Until her smear campaign, I barely even knew who Kim Burrell even was. But now I know that she is a homophobic asshole who says shockingly perverted things while condemning people she doesn’t even know in the name of her equally bigoted and assholish god–who, by the wildest of coincidences, happens to have the same opinions that she does. I know all about what she hates and fears, and what she is completely misinformed about. In my mind, she is at this point defined solely by her dishonesty, hatred, and ignorance.
I’m sure I’m not the only one who feels this way. She’s a fairly minor player in the Christian scene if I’ve never heard of her, but now millions of people know her as that horrible person they heard about in blogs and on social media smearing people who are total strangers to her and denigrating their right to live and love as they please. Others who loved and admired her music are now revisiting that opinion; at least some have already decided never to support her or her work again. She faces nearly unanimous backlash from the entertainment community and those outside it–and has already lost valuable marketing opportunities (such as a scheduled appearance on The Ellen DeGeneres Show that has been canceled) thanks to her behavior.

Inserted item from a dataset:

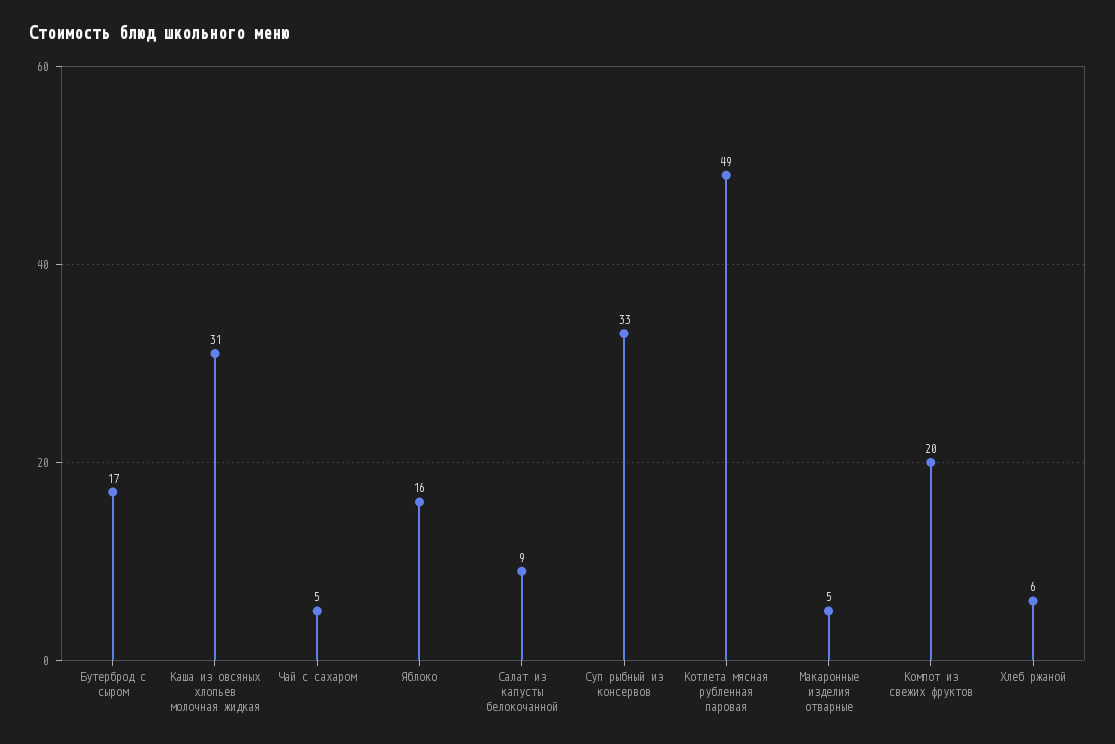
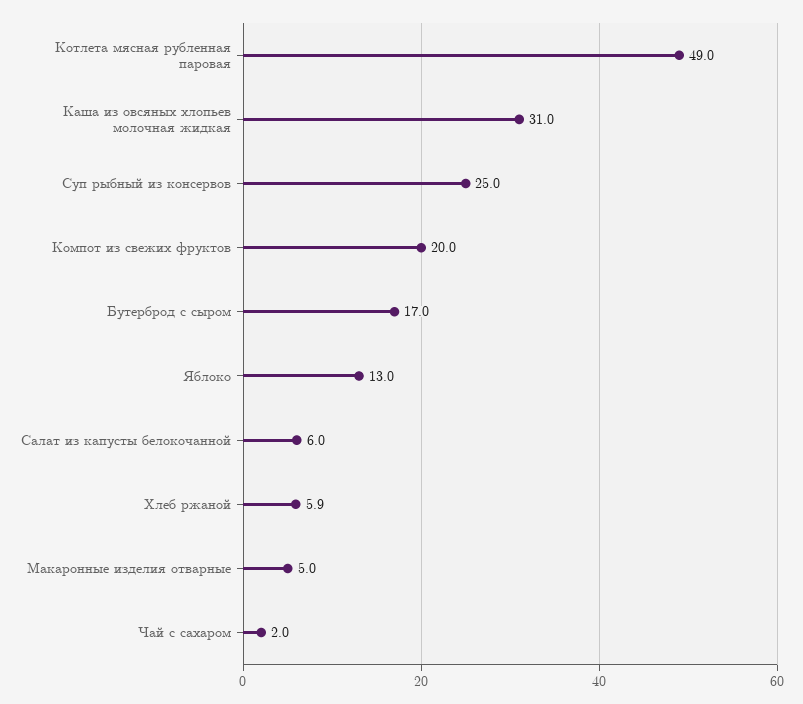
Чай с сахаром: 5 -> 2
Яблоко: 16 -> 13
Салат из капусты белокочанной: 9 -> 6
Суп рыбный из консервов: 33 -> 25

Her chosen band of merry bigots-for-Jesus approves of everything she’s said, of course, and has already proclaimed her a martyr for the Christian Right. But Christianity is shrinking by the thousands every single day as it drives off its more loving, compassionate members to leave behind a solid base of polarized, hate-fueled fearmongers. Some 50-90% of Christian youth will leave the religion by the time they’re out of college, depending on what study you look at–and a large percentage of them cite anti-gay attitudes for their departure. More and more Christians are accepting of LGBTQ people–a development that horrifies their more conservative peers and leaders, but it’s an inevitable one given the demographics and changing culture of the modern world.
So Kim Burrell is part of the reason for her own religion’s downfall. She, personally, is helping to hasten its slide into irrelevance. She, personally, is part of why Christianity is a behemoth that is faltering in its tracks, about to tumble to the ground. Soon, her hateful homophobia will be delivered to nearly-empty sanctuaries (or rented storefronts, or small living rooms, since churches are also failing by the hundreds per year), and the only people who will take note of her are religion writers who will cite her as an example of how her religion is failing, slowly but surely.
If that’s what fundagelicals mean when they imply that she is their standard-bearer, then they are welcome to her. The rest of us would rather be anywhere than around people like that. We are not willing to negotiate one iota of our rights and liberties away just to make them feel better about losing their culture wars, and there really isn’t any reason that we should feel obligated to do so.
I grow very weary of fundagelical belligerence and posturing, but I can’t help but notice that every time their ignorance erupts, a few more people are alienated a little further away from the people who created this culture war and profit from it.
Perhaps that thought is something we can take into 2017 with good cheer.